Task data:
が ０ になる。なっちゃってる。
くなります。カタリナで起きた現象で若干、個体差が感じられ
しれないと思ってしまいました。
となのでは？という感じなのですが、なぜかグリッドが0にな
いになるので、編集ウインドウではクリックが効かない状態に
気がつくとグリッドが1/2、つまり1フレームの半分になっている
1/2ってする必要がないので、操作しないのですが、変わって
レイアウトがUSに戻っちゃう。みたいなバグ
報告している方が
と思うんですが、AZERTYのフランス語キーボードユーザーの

---

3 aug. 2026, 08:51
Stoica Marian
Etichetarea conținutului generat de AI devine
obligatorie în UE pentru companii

---

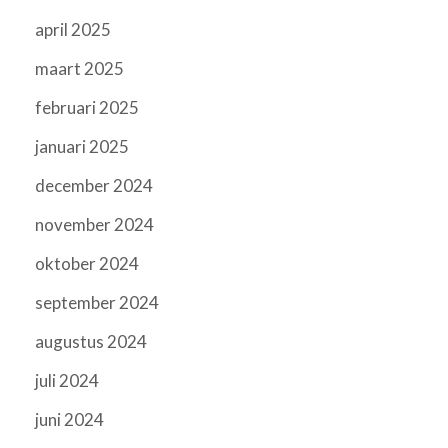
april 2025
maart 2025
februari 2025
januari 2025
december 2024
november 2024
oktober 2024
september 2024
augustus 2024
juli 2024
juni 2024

How to complete this task: Print, without alteration, only the lines above between the one holding "Etichetarea conținutului generat de AI devine" and the one holding "obligatorie în UE pentru companii", inclusive.

Response below:
Etichetarea conținutului generat de AI devine
obligatorie în UE pentru companii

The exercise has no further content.